The FCC's Third Way Notice of Inquiry ("NOI") is problematic in a number of ways. But I want to focus here on a fundamental disconnect in the NOI presented right in Paragraph 1. The disconnect is not resolved, or even openly acknowledged, in the remaining 110 paragraphs.
Paragraph 1 states: "Until a recent decision of the United States Court of Appeals for the District of Columbia Circuit, there was a settled approach to facilities-based broadband Internet services, which combined minimal regulation with meaningful Commission oversight." The Commission is referring, of course, to the Comcast v. FCC decision handed down on April 6. The emphasis on "there was a settled approach" is mine.
Hence the disconnect. If there was a satisfactory settled approach on April 5 – the day before the Comcast decision -- as the Commission now suggests, what was all the sturm and drang about last fall? In other words, what did the FCC have in mind in October 2009 when it issued the Open Internet Notice of Proposed Rulemaking ("Open Internet NPRM") proposing a set of new net neutrality regulations?
I understand that post-Comcast, the NOI's Third Way proposal to reclassify broadband Internet providers as common carriers is premised on the claimed need for the FCC to be certain it has the legal authority to carry out proposed policies relating to matters other than net neutrality regulation. Indeed, the Commission now emphasizes matters such as universal service and privacy. I do not want to discuss here whether or not common carrier reclassification really is necessary to ensure that the agency possesses authority to address these various non-neutrality matters, or whether the proposed means of proceeding to accomplish this objective is legally sustainable. (I have grave doubts.)

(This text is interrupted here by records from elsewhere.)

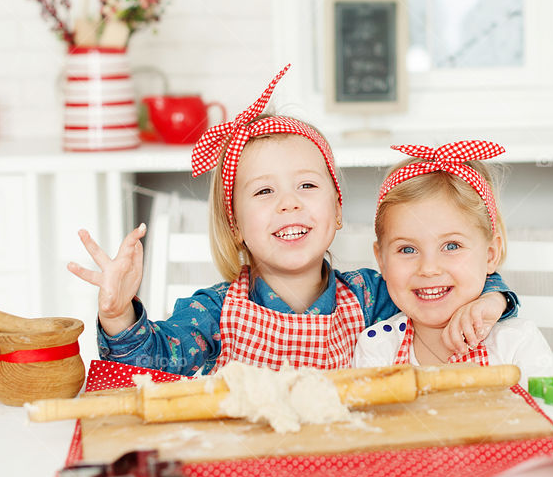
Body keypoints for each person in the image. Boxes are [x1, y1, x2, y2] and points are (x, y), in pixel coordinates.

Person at [67, 66, 520, 376]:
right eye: (264, 191)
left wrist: (492, 301)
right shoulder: (214, 311)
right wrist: (118, 314)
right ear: (236, 226)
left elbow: (445, 283)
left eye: (306, 186)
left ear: (338, 210)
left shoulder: (371, 296)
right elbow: (151, 365)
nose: (289, 204)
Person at [353, 141, 552, 382]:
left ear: (490, 255)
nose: (428, 268)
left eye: (451, 246)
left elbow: (542, 415)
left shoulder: (517, 343)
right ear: (381, 261)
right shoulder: (377, 348)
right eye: (407, 249)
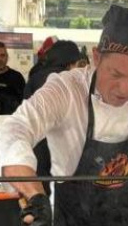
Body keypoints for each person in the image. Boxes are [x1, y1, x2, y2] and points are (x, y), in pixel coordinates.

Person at [0, 5, 128, 226]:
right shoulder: (66, 90)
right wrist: (34, 195)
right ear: (95, 57)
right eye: (115, 74)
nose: (125, 89)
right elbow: (13, 130)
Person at [23, 40, 83, 197]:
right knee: (68, 188)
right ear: (71, 62)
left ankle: (43, 218)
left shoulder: (35, 78)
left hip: (39, 142)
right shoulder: (70, 80)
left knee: (41, 187)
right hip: (66, 141)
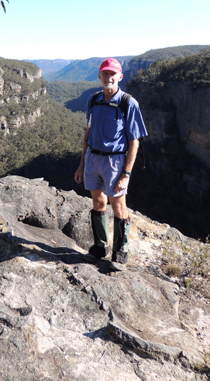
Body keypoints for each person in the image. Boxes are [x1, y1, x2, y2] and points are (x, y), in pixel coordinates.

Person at [74, 57, 147, 271]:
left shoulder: (128, 103)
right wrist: (81, 164)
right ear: (99, 75)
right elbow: (87, 133)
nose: (109, 77)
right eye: (105, 73)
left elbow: (134, 142)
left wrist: (126, 173)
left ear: (120, 77)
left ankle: (120, 252)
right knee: (98, 202)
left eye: (112, 74)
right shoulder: (93, 100)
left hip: (115, 161)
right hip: (92, 159)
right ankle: (100, 247)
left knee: (118, 205)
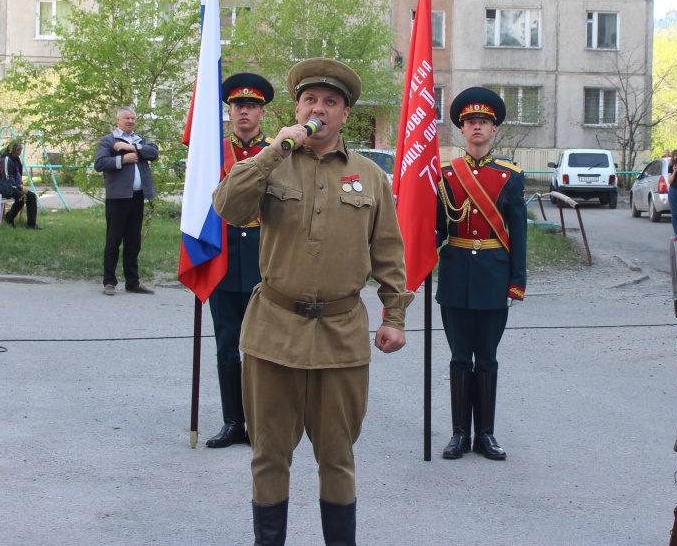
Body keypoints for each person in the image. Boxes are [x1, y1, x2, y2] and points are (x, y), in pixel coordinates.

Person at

What I want to highlight, if you haven't already noticed yourself, is that the Open Internet NPRM is barely mentioned in the Third Way NOI. There are only five very tangential references, all but one in footnotes. Under the Commission majority's new mantra that "there was a settled approach" before the Comcast decision, the NOI's silence in this regard is more than passing strange.
Before proceeding any further, shouldn't the Commission explain why it proposed new net neutrality regulations in the Open Internet NPRM if a settled approach, now represented to be the consensus broadband approach, already existed? And, significantly, recall from the NOI's Paragraph 1 that this settled approach is described as combining "minimal regulation with meaningful Commission oversight."
Here's the rub, and it is an important one: There was, indeed, a fairly widespread consensus in favor of a policy of minimal broadband regulation (but not unanimity, of course) before the new Obama Administration-FCC initiated last fall's net neutrality rulemaking. But the Open Internet NPRM, despite any latter-day disclaimers to the contrary, disrupted this settled approach in a significant way. (If you don't believe the October 2009 NPRM disrupted the consensus in a significant way, just count the trees that were sacrificed to provide the paper to file the comments to try to persuade the FCC not to adopt new Internet regulations!)
Why was the issuance of the NPRM so disruptive? Because adding a new nondiscrimination prohibition to the four "openness" principles made the proposed regime significantly more susceptible to investment-stifling and innovation-inhibiting regulatory overreach. More than anything else, the proposed new nondiscrimination prohibition – one of the core obligations of common carrier regimes generally applicable only in monopolistic situations -- upset the applecart. Even putting aside the NPRM's other proposed regulations, the new nondiscrimination mandate necessarily would convert an existing minimally regulatory Internet environment into a considerably more regulatory regime.
I suppose the reason why the NOI so completely downplays the Open Internet NPRM is that the Commission majority now understands the NPRM's disruption of the settled consensus met with much more widespread disfavor than it anticipated. There was a broad understanding, among the public, that the NPRM's proposals, especially the nondiscrimination prohibition, would create a heavy-handed regulatory environment for Internet providers.
Thus, it is factually inaccurate to now place the disruption of the "settled approach" of minimal Internet regulation on the Comcast decision. One way to look at the Comcast decision – the way I look at it -- is that, by calling into question the FCC's jurisdiction to impose net neutrality regulation on Internet providers, the decision disrupted the Commission majority's plans to impose a considerably more regulatory Internet environment than that which existed before the agency's current Democratic majority assumed power. This particular "disruption" was positive, not negative.
In short, the FCC's majority bears significant responsibility for whatever disruption that is now claimed to exist. And until the Commission's majority acknowledges this responsibility forthrightly, and suspends its effort to implement its ill-conceived reclassification/forbearance scheme, it will be more difficult for all parties to move forward in a constructive way that best serves the public.
So, it's time for some straight talk from the FCC. The Commission needs to admit that the minimal regulatory regime that existed before issuance of the October 2009 NPRM served the public well. If it does so, the agency could more readily work constructively with Congress and others to fashion narrowly drawn legislation granting it circumscribed authority over Internet providers. And to the extent that such legislation truly is narrowly drawn, along the lines of the proposal I have suggested, its chances of passage ought to be good.